▸ Required actions:
• A. Copy the passage of the CSMN text below from "where Z_i is" up to and including "the preamplifier, respectively.".
• B. According to the CSMN text below, what three stages make up the CSMN?
(Provided text Opens)
As shown in Figure 10, the CSMN consists of three stages, namely, the air core coil, a matching network and a low noise preamplifier. The air core coil is used to effectively detect the FID signal, which is indicated by the variations of the magnetic field. A low noise preamplifier is designed to achieve a high gain and a high noise rejection ratio. Easy gain control is realized by changing the value of two resistors R₁ and R₂, which can amplify the low amplitude signal to a few nV. The matching network consisting of an LC filter and a matching capacitor is shown in Figure 4. As mentioned above, the matching network circuit design makes it possible to detect all FID signals within the passband filter bandwidth without distortion.

Considering the gain G(f) of the matching network, the noise floor of the setup is used to estimate the CSMN SNR, such that:

$$SNR(f)=e_s(f)G(f)/e_n(f)$$

(2)

where e_s(f) is the output signal induced in the coil, and e_n(f) denotes the total equivalent voltage noise at the input of the preamplifier. This total noise is calculated from all the individual noise sources depicted in Figure 10 and consists of three components (i.e., input voltage noise e_ni, input current noise i_ni, and Nyquist noise e_t = (4kTR_tot)^1/2 of all resistors in Figure 10) [17,27]. We assume these three noise components to be uncorrelated. All these noise contributions can be combined to obtain e_n as expressed below.

$$e_n=\sqrt{e_{ni}^2+(i_{ni}{Z}_i{)}^2+(4kT{R}_{tot}{)}^2}$$

(3)

where Z_i is the impedance of all resistors that input current noise flows through, T is the environmental temperature of resistance R_tot, and k is the Boltzmann factor $(1.38\cdot {10}^{-23} \mathrm{W}\cdot \mathrm{s}/\mathrm{K})$. e_ni and i_ni represent the input voltage noise and the input current noise of the preamplifier, respectively.

In summary, the values for the individual components of the CSMN with the matching network can be calculated as:

$$i_{ni}{Z}_i=\sqrt{{\left(i_{ni}Z\right)}^2+(i_{ni}{R}_{eq}{)}^2},$$

(4)

$$Z=\left(\right((j\omega L+R_s)\Vert Z_1)+Z_2)\Vert Z_3,$$

(5)

$$Z_1=j\omega L_1\Vert \frac{1}{j\omega (C+C_1)},$$

(6)

$$Z_2=j\omega L_2+\frac{1}{j\omega C_2},$$

(7)

$$Z_3=R_L\Vert j\omega L_3\Vert \frac{1}{j\omega C_3},$$

(8)
(Provided text Closes)
(Entries provided Opens)
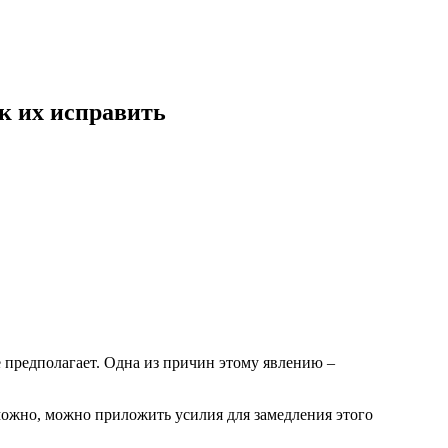
ак их исправить
е предполагает. Одна из причин этому явлению –
можно, можно приложить усилия для замедления этого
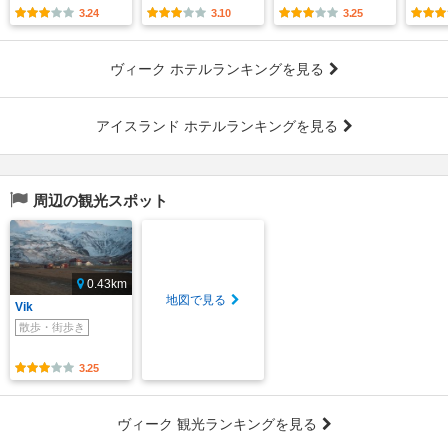
3.24
3.10
3.25
ヴィーク ホテルランキングを見る
アイスランド ホテルランキングを見る
周辺の観光スポット
0.43km
地図で見る
Vik
散歩・街歩き
3.25
ヴィーク 観光ランキングを見る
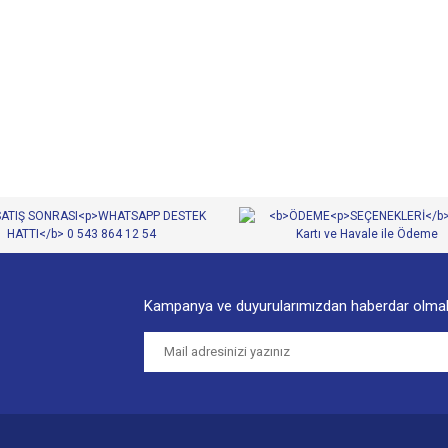
diğer konularda yetersiz gördüğünüz noktaları öneri formunu kullanarak tarafımıza
Bu ürüne ilk yorumu siz yapın!
Yorum Yaz
Kampanya ve duyurularımızdan haberdar olmak
Gönder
(Entries provided Closes)
▸ Task solutions:
• A.
where Z_i is the impedance of all resistors that input current noise flows through, T is the environmental temperature of resistance R_tot, and k is the Boltzmann factor $(1.38\cdot {10}^{-23} \mathrm{W}\cdot \mathrm{s}/\mathrm{K})$. e_ni and i_ni represent the input voltage noise and the input current noise of the preamplifier, respectively.

• B. The air core coil, a matching network and a low noise preamplifier.